(Saved entries)
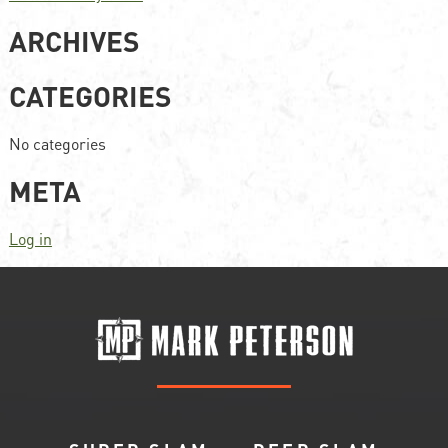
ARCHIVES
CATEGORIES
No categories
META
Log in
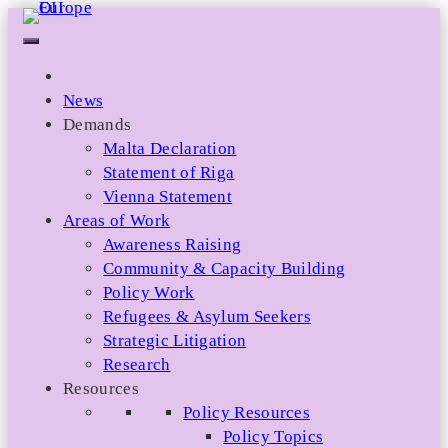
Skip
to
content
News
Demands
Malta Declaration
Statement of Riga
Vienna Statement
Areas of Work
Awareness Raising
Community & Capacity Building
Policy Work
Refugees & Asylum Seekers
Strategic Litigation
Research
Resources
Policy Resources
Policy Topics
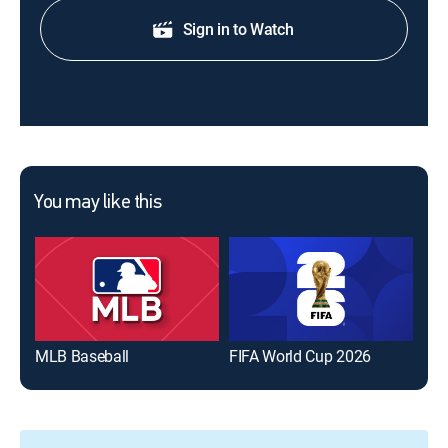
Sign in to Watch
You may like this
MLB Baseball
FIFA World Cup 2026
The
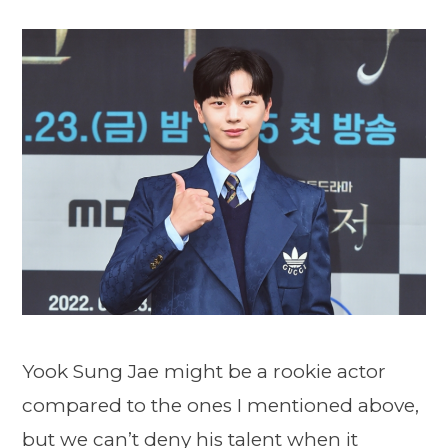
Yook Sung Jae might be a rookie actor
compared to the ones I mentioned above,
but we can’t deny his talent when it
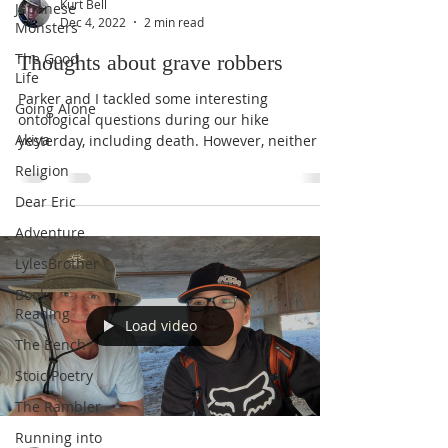
Kurt Bell
Japanese
Dec 4, 2022
2 min read
Monsters
The Good
Thoughts about grave robbers
Life
Parker and I tackled some interesting
Going Alone
ontological questions during our hike
Akiya
yesterday, including death. However, neither of
us were...
Religion
Dear Eric
Adventure
LylesBrother
Book
Reading
Load video
The Bench
Stoic Poetry
The Rambler
Running into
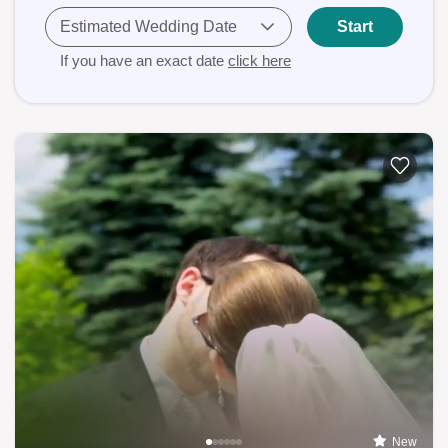
Estimated Wedding Date
Start
If you have an exact date
click here
New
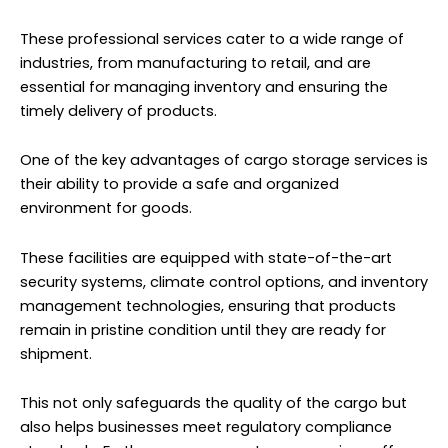
These professional services cater to a wide range of
industries, from manufacturing to retail, and are
essential for managing inventory and ensuring the
timely delivery of products.
One of the key advantages of cargo storage services is
their ability to provide a safe and organized
environment for goods.
These facilities are equipped with state-of-the-art
security systems, climate control options, and inventory
management technologies, ensuring that products
remain in pristine condition until they are ready for
shipment.
This not only safeguards the quality of the cargo but
also helps businesses meet regulatory compliance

= DIRECTIVE =
Exact copy, no pictures: return the entries word for word.

= ANSWER SECTION =
ARCHIVES
CATEGORIES
No categories
META
Log in
Skip
to
content
News
Demands
Malta Declaration
Statement of Riga
Vienna Statement
Areas of Work
Awareness Raising
Community & Capacity Building
Policy Work
Refugees & Asylum Seekers
Strategic Litigation
Research
Resources
Policy Resources
Policy Topics
Sign in to Watch
You may like this
MLB Baseball
FIFA World Cup 2026
The
Yook Sung Jae might be a rookie actor
compared to the ones I mentioned above,
but we can’t deny his talent when it
Kurt Bell
Japanese
Dec 4, 2022
2 min read
Monsters
The Good
Thoughts about grave robbers
Life
Parker and I tackled some interesting
Going Alone
ontological questions during our hike
Akiya
yesterday, including death. However, neither of
us were...
Religion
Dear Eric
Adventure
LylesBrother
Book
Reading
Load video
The Bench
Stoic Poetry
The Rambler
Running into
Estimated Wedding Date
Start
If you have an exact date
click here
New
These professional services cater to a wide range of
industries, from manufacturing to retail, and are
essential for managing inventory and ensuring the
timely delivery of products.
One of the key advantages of cargo storage services is
their ability to provide a safe and organized
environment for goods.
These facilities are equipped with state-of-the-art
security systems, climate control options, and inventory
management technologies, ensuring that products
remain in pristine condition until they are ready for
shipment.
This not only safeguards the quality of the cargo but
also helps businesses meet regulatory compliance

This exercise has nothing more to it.